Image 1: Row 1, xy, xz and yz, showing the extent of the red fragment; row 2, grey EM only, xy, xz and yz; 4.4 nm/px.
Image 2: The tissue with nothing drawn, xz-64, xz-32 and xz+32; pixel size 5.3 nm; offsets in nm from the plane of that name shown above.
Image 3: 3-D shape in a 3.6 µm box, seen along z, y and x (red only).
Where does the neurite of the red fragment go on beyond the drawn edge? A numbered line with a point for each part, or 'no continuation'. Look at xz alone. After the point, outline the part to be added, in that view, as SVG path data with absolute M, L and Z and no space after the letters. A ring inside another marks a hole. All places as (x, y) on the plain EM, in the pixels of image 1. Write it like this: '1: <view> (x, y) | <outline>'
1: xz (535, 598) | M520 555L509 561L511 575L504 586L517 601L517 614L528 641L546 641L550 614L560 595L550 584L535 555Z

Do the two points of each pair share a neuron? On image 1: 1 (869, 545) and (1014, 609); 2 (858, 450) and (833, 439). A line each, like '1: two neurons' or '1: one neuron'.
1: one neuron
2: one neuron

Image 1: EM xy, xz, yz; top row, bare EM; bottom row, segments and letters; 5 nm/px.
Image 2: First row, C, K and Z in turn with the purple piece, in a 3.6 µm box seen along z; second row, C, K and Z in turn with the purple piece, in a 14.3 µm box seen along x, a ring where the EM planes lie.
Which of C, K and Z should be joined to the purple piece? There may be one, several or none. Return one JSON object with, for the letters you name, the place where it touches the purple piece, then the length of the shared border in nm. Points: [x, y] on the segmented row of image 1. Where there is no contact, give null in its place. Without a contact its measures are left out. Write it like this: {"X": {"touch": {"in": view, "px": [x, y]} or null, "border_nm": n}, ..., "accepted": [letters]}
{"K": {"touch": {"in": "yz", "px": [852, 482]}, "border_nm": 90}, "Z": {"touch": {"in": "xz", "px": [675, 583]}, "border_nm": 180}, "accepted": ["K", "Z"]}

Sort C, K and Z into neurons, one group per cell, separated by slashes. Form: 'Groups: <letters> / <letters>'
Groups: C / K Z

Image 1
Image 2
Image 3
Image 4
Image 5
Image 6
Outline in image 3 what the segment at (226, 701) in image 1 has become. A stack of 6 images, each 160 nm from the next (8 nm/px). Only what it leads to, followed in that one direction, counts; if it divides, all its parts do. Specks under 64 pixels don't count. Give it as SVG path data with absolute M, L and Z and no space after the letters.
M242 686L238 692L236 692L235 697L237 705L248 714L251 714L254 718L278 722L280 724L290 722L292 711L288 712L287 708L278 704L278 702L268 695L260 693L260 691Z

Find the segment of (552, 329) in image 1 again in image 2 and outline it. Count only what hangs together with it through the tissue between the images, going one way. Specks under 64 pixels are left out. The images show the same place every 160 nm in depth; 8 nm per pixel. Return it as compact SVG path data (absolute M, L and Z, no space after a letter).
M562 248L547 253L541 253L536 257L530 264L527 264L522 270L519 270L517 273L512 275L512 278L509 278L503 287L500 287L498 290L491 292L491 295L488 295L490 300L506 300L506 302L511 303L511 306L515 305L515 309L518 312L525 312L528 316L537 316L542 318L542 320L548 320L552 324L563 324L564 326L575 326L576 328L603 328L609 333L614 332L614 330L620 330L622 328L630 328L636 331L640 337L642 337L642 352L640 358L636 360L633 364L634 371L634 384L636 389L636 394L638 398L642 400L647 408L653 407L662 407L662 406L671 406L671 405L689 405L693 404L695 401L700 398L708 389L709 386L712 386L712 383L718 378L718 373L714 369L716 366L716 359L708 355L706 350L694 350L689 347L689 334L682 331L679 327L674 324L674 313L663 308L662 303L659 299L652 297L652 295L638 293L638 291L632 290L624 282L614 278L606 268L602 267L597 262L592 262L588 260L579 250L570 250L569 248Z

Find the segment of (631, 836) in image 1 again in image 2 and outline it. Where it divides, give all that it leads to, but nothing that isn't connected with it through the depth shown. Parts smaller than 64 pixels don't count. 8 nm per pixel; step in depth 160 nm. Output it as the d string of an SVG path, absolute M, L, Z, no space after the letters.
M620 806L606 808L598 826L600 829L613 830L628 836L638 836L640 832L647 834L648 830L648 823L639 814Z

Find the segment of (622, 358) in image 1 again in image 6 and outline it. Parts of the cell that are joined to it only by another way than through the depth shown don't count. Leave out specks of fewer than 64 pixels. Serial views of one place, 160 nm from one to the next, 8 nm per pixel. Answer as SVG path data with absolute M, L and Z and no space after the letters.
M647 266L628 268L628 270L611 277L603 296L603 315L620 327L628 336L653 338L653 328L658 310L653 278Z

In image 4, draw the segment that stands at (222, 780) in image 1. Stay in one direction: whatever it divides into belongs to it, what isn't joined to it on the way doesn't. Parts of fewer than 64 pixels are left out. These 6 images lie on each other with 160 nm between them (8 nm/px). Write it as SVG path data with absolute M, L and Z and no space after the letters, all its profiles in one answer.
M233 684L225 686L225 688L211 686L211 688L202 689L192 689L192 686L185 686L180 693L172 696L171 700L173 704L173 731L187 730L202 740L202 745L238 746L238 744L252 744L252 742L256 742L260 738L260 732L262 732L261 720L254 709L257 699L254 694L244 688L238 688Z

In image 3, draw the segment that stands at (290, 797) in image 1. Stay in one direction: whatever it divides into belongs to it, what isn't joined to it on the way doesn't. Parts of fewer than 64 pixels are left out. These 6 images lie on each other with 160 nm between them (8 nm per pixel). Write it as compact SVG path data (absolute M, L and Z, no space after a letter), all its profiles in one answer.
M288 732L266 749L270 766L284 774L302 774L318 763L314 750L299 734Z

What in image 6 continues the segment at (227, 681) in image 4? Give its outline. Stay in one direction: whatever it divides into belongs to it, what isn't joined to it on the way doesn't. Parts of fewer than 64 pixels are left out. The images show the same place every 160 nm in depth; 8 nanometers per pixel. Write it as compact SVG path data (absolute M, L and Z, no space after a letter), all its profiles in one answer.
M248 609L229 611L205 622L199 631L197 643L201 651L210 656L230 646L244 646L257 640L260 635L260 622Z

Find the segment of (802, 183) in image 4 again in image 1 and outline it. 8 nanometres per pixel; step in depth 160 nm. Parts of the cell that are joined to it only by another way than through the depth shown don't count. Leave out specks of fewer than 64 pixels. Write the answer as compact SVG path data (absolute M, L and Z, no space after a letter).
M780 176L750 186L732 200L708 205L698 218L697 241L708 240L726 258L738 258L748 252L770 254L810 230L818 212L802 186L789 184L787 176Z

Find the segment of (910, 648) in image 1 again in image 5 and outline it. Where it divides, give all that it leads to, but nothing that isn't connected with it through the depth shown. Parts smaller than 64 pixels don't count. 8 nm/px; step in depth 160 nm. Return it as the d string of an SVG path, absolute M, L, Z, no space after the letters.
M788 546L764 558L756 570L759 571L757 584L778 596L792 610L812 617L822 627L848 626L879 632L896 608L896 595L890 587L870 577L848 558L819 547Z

+ + + + + + +

Task brief: Only one number is expected: the count of lines above that contain the string "seen".

Task answer: 2